Actually, this is a cleverly set up moment. Gus can't actually write, so his "will" is written by Doc, prior to either of their demises. He narrates a fairly standard if simple will, signs as a witness, and gets Gus to write an 'X.' Only when we actually see it after both he and Gus are gone, it's a frank note from Doc to Bob asking him to do something right for once in his life.

The ending plays out more or less by the book, though of course everyone recognizes Bob and reacts accordingly as he stumbles into the church. He hands the child off to his ex, then symbolically pauses under what's either a wreath meant to resemble a crown of thorns or just a crown of thorns. Eventually, he collapses.

The woman seems to understand all this signifies and intuits what must have happened, because she seems more touched by the sacrifice than upset over the fact Bob shot her fiancĂ© a few days earlier. There's a brief callback to a watch Bob had earlier in which she defends his legacy and holds the baby she's presumably going to adopt. 

Had I not seen Hell's Heroes last year, I'd probably be singing the praises of this dark, somber western. All things considered, it's a good movie; I just don't think it's as good, as artistic, or anywhere near as cuttingly subversive as its predecessor. To be fair, some of that could be because it wasn't allowed to be. By 1936 Hollywood had enacted rules governing elements such as the depiction of religion, so it's certainly unsurprising the fourth outlaw wasn't killed by a preacher, nor was I shocked by the absence of the sequence in which that same preacher failed to see the last godfather stumble in and hand off the infant at the end. But fair or not I certainly felt the absence of those details.

On top of that, this just didn't have quite the same artistic flair as Hell's Heroes. This might actually be a feature in some ways - the 1929 film felt extremely experimental (with the experiment in question being a young director playing with an entirely new media), while this felt more refined and clean.

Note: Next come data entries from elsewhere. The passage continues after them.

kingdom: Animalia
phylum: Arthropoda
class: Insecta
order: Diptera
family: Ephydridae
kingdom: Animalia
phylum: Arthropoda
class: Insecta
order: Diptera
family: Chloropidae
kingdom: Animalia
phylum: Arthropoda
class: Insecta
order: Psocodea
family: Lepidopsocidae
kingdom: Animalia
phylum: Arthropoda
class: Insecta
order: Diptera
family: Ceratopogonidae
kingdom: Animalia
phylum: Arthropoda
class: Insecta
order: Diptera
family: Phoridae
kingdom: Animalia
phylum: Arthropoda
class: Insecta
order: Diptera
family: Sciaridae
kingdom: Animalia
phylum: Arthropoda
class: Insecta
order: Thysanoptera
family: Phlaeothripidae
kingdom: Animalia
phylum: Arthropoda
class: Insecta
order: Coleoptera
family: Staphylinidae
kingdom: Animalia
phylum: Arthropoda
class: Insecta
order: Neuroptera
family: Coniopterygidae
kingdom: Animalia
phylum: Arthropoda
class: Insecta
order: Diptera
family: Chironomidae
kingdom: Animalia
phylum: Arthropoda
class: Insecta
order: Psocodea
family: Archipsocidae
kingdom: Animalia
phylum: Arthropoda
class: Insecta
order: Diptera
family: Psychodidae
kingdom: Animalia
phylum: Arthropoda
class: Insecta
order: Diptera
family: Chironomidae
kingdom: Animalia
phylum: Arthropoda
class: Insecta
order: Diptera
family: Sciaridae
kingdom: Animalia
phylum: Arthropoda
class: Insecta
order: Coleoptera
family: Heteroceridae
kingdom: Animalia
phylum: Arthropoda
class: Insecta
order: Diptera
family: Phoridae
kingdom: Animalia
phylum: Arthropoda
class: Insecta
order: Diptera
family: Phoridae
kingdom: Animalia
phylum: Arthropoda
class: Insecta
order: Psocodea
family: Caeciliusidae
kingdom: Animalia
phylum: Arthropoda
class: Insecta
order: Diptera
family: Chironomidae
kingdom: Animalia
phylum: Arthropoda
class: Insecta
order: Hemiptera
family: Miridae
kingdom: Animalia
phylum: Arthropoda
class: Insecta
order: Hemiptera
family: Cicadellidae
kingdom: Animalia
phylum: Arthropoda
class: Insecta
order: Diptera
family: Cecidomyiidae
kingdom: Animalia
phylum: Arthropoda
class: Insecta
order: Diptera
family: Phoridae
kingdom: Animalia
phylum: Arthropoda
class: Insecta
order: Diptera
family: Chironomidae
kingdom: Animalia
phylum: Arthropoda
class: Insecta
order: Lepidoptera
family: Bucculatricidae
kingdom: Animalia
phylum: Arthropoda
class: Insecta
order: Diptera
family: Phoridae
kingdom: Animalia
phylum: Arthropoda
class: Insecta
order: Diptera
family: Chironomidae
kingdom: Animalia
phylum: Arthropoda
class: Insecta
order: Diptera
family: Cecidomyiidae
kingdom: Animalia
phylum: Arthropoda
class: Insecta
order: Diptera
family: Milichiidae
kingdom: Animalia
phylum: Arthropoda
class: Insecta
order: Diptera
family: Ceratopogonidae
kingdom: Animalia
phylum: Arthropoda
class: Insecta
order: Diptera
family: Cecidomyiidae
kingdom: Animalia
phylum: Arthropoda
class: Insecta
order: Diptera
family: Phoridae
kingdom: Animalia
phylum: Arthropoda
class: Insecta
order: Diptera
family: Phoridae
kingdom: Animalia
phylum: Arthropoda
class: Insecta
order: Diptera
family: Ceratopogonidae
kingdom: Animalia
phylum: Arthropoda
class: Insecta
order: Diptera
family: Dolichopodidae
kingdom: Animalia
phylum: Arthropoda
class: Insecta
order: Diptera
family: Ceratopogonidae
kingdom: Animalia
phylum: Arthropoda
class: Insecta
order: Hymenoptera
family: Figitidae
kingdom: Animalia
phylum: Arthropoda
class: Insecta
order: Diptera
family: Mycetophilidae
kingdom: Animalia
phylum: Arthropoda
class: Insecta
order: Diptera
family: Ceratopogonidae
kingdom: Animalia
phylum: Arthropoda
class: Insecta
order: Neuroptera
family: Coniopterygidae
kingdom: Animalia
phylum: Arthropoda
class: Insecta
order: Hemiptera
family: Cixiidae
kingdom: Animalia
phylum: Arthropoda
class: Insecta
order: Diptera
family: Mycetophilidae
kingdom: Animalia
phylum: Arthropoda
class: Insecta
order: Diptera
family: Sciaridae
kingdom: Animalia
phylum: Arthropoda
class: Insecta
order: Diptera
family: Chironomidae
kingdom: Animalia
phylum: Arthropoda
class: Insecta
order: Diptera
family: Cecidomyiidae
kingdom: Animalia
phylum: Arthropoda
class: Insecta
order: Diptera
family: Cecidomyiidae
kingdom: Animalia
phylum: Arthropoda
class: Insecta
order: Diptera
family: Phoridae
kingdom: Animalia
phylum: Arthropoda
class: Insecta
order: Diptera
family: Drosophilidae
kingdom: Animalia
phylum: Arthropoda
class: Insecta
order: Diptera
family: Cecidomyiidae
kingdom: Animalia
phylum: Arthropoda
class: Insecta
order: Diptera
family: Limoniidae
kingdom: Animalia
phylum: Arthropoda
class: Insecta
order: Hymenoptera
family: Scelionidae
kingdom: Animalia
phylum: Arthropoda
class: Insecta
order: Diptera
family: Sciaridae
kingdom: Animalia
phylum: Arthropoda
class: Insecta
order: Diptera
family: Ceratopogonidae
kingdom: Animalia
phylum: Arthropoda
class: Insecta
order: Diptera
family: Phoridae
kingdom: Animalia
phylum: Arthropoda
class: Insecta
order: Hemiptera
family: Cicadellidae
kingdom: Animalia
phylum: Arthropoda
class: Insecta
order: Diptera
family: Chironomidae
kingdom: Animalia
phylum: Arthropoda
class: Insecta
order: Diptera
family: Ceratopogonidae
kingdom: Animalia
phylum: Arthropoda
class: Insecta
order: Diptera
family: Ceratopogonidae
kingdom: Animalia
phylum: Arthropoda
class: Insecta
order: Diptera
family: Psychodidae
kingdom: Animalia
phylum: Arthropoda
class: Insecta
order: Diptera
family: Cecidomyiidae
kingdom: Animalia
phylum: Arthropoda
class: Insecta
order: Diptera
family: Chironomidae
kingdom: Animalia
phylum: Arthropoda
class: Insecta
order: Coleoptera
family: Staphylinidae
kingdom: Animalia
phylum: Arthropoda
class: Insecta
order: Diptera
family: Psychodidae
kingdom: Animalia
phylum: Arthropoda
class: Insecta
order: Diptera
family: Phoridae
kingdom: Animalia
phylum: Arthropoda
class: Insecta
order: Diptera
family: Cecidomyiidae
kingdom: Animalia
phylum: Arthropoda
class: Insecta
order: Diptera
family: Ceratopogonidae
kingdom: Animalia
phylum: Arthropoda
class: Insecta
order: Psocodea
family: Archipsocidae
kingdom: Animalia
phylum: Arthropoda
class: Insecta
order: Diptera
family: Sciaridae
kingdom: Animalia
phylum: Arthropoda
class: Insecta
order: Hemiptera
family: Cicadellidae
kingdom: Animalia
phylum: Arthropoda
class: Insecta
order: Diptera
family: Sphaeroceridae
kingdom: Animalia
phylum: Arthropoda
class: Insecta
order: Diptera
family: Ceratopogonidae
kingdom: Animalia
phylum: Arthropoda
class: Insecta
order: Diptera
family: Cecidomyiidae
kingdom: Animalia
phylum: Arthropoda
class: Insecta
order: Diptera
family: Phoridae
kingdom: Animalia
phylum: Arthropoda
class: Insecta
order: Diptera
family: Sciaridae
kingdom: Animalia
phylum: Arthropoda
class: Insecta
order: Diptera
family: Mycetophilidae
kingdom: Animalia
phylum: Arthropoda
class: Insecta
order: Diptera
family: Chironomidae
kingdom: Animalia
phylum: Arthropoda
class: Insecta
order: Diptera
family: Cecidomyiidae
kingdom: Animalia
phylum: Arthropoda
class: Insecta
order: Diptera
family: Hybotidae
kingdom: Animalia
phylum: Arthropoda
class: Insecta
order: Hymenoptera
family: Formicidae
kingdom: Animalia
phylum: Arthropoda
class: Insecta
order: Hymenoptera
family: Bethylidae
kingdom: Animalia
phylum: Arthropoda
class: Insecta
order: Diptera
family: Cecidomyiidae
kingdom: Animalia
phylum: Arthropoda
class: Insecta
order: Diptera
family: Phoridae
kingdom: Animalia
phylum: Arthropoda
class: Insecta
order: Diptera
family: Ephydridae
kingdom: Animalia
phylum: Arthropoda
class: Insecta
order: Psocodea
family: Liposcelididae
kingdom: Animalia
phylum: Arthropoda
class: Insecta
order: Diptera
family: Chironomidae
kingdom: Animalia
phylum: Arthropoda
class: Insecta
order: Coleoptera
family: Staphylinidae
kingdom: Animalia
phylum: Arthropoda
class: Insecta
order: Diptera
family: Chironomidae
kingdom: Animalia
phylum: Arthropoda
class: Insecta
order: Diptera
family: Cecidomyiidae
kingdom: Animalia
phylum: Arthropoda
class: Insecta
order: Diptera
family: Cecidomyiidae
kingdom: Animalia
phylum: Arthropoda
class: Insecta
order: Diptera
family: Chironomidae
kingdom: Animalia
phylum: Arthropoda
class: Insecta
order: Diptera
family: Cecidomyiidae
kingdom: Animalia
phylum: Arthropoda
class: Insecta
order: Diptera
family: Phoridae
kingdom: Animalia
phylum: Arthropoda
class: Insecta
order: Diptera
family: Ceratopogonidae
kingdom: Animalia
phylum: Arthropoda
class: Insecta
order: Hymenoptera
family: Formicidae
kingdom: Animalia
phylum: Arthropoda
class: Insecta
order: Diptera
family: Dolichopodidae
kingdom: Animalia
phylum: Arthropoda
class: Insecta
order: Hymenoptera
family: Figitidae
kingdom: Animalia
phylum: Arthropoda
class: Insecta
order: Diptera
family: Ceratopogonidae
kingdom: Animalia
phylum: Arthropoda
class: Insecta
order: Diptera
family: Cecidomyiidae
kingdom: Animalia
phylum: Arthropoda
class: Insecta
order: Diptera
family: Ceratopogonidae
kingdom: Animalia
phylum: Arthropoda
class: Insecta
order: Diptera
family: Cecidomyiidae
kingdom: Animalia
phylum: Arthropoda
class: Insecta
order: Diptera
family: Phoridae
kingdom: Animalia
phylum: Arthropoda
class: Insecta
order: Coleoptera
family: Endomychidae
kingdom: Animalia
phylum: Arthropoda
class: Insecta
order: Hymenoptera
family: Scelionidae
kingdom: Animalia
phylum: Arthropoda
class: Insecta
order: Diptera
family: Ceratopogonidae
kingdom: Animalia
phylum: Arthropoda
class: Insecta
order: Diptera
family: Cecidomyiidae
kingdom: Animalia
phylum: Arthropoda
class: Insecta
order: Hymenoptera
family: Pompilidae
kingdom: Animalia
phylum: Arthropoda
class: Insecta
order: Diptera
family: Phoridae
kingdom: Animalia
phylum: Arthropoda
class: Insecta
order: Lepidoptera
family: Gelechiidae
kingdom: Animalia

Sure, there are still plenty of artifacts of the time it was made, but it does feel much more modern and polished than the earlier film, which included some extremely dated elements.

Personally, I prefer the more experimental, expressionist aspects over the safer, streamlined remake, but it's not hard to imagine someone having a different reaction. And it's not like this is devoid of stylistic elements, either - it's just not as striking as the earlier film.

I mentioned earlier this opens with a hefty amount of comic relief, which is a mixed blessing. Some of the jokes hold up well, and it makes for an effective contrast with the movie's dark ending. However, as was depressingly typical of the time, that comedy includes a few racist caricatures. To be fair, these are fairly quick moments, mostly visual gags, but I still found myself cringing a few times. 

On a less important topic, the movie's inclusion of a Santa suit felt a bit anachronistic, though I suppose that depends on when the events were supposed to be taking place. Regardless, it seemed to be a setup for Bob to say, "There ain't no Santa Claus." The line's delivered more as a gruff character moment than a joke, but this does feel like a reference (possibly to the Marx Brothers movie released a year earlier).

I don't want to give the impression this isn't good - it's a solid adaptation with good characters and some impactful moments - but for my money, Hell's Heroes is the best adaptation of The Three Godfathers to date.